Task details »
Answer these questions from the text on deception and physiological response:
1. How many seconds did Dawson's subjects wait before answering in the delayed answer test?
2. In the delayed answer test, how large were the EDRs to the questions compared with those in the immediate answer test?
3. In the Gustafson and Orne (1963) study, which group showed significant identification of the relevant stimulus?

Extract to read »
▶
A recent study by Dawson (1980) also indicates that the physiological response is a result of the attempt to deceive, rather than the verbal answer per se. Dawson’s subjects were asked a series of questions twice, answering immediately one time but waiting eight seconds before answering the other time. Significant discrimination between deceptive and nondeceptive subjects was achieved in the immediate answer test, and with the physiological responses to the questions, but not to the answers, in the delayed answer test. The EDRs in the immediate answer test were the largest; in the delayed answer test the EDRs to the questions were about 60 - 80% the size of those in the immediate answer test, and for the answers only, the size was considerably smaller.

It might also be hypothesized that the physiological response is caused by the content of the relevant questions, independent of the attempt to deceive. Gustafson and Orne (1963) exposed two groups of subjects to a stimulus, and in subsequent polygraph tests in which the subjects remained silent, told one group to try to deceive the examiner about their exposure to the stimulus, while deception was not mentioned to a second group. Significant identification of the relevant stimulus was obtained with the group motivated to deceive, but not with the unmotivated group. These results indicate that, at least with relatively unimportant items of information, it is the effort to deceive, rather than the content of the question, that results in the detectable physiological response.
◀
Data provided »
▶
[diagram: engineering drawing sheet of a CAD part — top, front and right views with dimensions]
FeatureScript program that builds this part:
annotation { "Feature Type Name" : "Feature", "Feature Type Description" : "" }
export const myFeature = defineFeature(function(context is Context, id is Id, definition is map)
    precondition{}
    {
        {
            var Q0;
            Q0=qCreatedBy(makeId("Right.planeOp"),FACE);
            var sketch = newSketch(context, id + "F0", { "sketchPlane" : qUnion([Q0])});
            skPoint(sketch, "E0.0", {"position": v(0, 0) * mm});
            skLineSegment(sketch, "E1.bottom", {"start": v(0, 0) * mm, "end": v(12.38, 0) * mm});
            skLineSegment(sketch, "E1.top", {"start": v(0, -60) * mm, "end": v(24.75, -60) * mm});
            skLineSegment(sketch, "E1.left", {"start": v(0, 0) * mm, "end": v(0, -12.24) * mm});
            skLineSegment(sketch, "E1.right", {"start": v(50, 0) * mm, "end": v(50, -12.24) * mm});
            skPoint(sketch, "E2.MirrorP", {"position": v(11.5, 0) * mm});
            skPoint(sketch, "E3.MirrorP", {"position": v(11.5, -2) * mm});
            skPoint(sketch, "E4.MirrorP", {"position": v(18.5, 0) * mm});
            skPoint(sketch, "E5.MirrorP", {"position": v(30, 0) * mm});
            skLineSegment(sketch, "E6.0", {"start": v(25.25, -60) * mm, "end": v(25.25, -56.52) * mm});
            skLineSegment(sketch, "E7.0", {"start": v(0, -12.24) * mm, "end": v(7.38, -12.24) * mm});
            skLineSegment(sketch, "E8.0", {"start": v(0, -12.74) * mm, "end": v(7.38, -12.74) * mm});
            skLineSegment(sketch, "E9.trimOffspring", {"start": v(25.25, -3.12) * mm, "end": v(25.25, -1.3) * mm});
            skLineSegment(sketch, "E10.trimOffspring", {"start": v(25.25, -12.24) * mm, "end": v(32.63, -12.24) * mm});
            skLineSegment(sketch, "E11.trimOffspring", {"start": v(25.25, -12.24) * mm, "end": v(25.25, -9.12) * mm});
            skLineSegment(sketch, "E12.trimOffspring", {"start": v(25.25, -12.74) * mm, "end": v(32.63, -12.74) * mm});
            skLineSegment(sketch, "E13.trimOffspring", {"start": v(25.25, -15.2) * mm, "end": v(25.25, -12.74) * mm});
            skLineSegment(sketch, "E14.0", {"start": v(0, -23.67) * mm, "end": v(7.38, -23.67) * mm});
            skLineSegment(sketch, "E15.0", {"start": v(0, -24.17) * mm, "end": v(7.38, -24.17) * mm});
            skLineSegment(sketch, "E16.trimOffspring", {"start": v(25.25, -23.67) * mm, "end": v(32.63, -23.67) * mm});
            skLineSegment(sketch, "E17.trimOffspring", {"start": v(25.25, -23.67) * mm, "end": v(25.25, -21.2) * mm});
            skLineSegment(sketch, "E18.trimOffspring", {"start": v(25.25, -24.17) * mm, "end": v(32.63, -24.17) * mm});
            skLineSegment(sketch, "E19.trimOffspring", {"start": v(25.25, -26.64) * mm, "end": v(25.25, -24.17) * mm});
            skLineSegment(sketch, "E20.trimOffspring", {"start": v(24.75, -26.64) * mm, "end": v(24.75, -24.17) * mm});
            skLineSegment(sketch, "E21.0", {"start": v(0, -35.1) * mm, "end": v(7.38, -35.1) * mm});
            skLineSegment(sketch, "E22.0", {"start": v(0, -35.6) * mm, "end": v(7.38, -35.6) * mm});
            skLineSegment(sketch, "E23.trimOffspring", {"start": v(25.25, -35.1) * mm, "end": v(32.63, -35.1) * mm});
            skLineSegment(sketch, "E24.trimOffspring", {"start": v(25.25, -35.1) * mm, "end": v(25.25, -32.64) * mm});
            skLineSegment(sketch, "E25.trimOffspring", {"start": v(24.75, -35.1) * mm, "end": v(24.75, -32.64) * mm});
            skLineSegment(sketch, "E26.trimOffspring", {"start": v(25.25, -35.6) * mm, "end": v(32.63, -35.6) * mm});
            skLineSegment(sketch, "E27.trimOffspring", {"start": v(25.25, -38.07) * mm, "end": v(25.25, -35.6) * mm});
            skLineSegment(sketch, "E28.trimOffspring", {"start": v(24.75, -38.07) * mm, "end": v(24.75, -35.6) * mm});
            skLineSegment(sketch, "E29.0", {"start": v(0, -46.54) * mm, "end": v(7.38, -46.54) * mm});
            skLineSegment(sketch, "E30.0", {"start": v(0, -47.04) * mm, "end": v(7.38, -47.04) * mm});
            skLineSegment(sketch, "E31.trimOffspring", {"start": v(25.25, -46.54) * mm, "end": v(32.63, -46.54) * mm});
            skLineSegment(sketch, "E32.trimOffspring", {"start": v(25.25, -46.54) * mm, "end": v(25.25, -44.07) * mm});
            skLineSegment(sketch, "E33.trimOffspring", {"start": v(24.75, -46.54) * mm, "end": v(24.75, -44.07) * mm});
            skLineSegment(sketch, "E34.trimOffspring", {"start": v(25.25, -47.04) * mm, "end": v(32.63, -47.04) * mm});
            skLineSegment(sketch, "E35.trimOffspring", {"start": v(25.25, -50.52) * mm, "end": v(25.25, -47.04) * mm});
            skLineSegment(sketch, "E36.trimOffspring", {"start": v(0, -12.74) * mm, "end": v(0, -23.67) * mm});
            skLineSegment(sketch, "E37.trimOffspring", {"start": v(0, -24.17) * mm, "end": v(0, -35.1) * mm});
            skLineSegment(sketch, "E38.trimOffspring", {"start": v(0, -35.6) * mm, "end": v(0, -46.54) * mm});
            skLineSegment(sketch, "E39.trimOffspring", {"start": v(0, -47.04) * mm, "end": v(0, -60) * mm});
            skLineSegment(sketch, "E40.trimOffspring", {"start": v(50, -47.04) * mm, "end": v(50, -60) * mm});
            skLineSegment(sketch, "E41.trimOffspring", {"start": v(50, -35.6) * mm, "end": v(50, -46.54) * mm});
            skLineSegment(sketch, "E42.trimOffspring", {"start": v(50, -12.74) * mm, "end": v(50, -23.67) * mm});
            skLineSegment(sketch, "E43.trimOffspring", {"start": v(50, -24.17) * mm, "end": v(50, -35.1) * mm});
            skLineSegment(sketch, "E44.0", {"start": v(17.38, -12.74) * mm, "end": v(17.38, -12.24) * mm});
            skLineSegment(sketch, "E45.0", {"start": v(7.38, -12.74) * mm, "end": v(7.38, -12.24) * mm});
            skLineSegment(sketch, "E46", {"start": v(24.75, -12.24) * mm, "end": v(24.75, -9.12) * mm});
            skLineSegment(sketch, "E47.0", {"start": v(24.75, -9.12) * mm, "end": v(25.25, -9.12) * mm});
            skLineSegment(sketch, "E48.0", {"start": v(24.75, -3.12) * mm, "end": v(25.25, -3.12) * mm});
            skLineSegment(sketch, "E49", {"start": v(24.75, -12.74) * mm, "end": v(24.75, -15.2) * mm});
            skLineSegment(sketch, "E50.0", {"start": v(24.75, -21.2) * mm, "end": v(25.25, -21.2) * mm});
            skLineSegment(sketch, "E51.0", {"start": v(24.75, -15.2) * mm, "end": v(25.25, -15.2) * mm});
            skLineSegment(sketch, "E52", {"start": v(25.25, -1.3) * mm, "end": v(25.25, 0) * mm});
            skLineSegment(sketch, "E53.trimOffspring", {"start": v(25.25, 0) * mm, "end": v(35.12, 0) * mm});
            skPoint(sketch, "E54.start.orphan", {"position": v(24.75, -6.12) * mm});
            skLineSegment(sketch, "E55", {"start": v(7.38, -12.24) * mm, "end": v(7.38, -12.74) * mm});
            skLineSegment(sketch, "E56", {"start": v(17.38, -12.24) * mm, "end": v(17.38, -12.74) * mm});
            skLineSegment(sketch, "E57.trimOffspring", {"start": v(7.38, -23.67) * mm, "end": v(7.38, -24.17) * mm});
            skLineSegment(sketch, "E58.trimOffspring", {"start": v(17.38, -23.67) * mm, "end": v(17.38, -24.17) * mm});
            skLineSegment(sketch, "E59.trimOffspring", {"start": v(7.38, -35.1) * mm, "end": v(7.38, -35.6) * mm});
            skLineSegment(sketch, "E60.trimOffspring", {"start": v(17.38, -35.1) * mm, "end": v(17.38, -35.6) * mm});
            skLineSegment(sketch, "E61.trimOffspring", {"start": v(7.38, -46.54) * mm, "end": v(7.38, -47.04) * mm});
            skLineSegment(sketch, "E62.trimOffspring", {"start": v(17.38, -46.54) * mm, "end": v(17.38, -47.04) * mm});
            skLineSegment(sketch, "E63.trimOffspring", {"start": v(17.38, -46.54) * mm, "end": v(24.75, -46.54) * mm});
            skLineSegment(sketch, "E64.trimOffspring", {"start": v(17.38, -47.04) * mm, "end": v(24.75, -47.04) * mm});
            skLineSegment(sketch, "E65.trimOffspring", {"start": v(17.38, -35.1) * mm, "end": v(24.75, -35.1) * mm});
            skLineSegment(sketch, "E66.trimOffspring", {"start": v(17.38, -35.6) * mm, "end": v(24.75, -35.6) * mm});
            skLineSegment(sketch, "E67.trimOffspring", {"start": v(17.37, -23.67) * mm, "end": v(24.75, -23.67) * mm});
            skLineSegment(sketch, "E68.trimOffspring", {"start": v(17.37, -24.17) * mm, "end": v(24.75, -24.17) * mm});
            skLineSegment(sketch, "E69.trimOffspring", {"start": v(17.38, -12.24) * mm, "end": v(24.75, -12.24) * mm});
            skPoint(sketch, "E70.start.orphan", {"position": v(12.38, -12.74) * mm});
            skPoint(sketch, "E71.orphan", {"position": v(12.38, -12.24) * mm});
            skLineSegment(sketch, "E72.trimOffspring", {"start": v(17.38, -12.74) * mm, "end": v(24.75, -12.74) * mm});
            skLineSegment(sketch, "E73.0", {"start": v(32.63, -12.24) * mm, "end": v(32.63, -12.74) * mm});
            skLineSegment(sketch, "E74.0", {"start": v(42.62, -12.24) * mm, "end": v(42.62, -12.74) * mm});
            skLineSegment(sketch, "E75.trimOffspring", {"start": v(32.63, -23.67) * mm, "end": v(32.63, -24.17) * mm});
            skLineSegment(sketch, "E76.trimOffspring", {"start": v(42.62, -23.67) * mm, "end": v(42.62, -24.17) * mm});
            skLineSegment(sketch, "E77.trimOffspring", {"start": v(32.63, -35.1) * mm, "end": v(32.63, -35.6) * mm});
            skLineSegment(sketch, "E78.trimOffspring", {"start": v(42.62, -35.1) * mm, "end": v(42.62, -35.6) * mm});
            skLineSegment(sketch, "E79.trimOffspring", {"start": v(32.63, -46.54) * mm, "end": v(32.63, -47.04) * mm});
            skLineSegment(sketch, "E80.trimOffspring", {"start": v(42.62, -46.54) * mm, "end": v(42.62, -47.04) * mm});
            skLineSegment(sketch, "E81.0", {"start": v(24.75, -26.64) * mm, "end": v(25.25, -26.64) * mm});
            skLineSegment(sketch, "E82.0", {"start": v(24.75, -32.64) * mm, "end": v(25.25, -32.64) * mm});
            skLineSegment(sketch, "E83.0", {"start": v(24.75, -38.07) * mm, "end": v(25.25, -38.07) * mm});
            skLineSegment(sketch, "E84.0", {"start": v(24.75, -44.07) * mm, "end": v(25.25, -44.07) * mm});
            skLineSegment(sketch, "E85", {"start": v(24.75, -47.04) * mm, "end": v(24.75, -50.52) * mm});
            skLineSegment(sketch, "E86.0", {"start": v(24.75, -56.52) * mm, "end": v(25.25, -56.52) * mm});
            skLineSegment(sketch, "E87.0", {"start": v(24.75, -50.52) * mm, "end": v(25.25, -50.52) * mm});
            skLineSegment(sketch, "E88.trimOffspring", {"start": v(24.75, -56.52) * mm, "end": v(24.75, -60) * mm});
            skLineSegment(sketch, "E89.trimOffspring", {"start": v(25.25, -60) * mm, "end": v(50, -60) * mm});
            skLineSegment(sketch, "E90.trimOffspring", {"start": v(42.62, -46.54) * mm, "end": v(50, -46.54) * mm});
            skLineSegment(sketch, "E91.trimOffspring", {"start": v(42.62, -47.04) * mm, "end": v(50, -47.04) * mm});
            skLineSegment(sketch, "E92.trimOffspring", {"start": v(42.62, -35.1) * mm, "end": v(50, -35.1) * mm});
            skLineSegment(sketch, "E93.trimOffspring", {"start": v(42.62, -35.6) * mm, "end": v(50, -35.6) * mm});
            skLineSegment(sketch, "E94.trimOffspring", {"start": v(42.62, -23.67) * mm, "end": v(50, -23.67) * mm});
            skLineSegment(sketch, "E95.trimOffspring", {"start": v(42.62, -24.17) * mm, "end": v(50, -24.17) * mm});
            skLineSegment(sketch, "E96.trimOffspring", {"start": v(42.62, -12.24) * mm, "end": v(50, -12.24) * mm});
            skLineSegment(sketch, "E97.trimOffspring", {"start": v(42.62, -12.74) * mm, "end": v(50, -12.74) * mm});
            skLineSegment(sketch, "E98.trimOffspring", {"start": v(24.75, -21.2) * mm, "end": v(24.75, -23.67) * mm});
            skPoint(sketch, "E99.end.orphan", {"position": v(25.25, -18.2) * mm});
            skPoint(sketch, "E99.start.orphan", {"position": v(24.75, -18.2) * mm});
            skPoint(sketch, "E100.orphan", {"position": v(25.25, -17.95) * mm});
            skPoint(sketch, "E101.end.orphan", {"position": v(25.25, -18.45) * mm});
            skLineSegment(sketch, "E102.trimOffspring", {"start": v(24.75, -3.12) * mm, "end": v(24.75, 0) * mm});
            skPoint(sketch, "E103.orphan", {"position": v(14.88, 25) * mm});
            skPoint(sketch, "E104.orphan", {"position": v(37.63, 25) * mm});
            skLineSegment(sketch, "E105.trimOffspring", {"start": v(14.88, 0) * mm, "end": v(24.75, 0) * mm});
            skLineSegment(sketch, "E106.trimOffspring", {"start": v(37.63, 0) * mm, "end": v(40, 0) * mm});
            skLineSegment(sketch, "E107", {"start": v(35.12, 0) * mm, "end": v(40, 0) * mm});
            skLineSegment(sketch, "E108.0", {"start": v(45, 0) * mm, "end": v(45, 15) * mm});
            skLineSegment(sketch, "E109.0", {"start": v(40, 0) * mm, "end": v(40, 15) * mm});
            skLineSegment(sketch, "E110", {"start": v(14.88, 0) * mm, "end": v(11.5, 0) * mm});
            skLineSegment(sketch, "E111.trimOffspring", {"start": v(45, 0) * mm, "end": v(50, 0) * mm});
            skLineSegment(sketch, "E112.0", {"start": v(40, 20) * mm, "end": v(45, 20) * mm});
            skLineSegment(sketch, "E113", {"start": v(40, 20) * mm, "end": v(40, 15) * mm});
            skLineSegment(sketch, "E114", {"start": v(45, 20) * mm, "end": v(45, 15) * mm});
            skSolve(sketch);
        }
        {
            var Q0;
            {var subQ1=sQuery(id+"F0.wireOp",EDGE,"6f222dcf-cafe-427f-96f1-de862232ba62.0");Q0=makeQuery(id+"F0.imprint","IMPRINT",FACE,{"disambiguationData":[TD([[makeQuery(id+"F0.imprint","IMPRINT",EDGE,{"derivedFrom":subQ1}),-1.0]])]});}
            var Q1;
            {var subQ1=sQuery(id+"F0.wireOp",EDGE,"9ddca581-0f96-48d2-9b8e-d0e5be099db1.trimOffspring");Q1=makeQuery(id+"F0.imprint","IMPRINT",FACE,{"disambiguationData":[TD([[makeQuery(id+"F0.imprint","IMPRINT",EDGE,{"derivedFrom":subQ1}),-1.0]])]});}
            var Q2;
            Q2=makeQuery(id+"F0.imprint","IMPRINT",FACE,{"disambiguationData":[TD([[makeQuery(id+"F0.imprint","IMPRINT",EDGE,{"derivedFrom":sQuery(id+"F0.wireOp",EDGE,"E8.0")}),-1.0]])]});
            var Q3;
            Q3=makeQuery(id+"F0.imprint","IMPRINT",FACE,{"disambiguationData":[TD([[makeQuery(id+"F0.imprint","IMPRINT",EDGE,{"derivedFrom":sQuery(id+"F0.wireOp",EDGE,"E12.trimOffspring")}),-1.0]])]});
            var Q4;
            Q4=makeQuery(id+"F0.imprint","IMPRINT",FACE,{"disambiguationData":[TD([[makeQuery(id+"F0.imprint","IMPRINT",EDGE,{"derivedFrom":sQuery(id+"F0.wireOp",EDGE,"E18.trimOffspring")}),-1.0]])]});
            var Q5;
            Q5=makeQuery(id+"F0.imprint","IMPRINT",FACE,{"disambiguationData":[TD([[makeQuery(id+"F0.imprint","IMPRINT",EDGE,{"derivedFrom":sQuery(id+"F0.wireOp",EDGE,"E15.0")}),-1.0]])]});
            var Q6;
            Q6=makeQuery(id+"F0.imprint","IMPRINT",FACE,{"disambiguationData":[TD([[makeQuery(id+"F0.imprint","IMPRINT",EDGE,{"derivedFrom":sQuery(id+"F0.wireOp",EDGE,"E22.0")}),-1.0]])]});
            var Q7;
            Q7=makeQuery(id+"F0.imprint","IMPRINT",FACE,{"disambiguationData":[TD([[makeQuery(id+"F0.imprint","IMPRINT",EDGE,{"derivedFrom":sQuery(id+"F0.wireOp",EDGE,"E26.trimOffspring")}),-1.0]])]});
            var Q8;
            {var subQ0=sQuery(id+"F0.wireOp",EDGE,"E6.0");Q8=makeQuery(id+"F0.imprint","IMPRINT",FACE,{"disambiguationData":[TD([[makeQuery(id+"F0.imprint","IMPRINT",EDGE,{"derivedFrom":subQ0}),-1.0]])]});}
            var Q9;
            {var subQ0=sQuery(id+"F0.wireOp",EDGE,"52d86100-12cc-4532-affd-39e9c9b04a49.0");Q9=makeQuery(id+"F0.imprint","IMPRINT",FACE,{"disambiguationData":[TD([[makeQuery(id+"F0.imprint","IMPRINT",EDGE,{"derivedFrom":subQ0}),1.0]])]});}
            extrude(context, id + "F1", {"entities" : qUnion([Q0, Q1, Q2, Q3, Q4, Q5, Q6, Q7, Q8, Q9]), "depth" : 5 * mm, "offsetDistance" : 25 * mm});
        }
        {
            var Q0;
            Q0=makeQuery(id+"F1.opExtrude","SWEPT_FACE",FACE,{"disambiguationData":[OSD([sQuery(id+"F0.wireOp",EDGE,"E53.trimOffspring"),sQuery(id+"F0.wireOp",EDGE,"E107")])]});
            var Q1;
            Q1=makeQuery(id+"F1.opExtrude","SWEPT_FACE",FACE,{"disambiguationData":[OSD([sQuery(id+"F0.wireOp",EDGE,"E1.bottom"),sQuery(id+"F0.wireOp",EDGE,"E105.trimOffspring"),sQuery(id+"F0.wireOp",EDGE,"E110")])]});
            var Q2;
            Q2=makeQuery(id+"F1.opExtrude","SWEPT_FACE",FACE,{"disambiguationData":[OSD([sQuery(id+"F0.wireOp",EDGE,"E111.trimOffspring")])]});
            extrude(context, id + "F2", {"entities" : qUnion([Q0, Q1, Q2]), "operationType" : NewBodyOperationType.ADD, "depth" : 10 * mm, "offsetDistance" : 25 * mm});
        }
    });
◀
Expected output »
1. Eight seconds.
2. About 60–80% of the size.
3. The group motivated to deceive.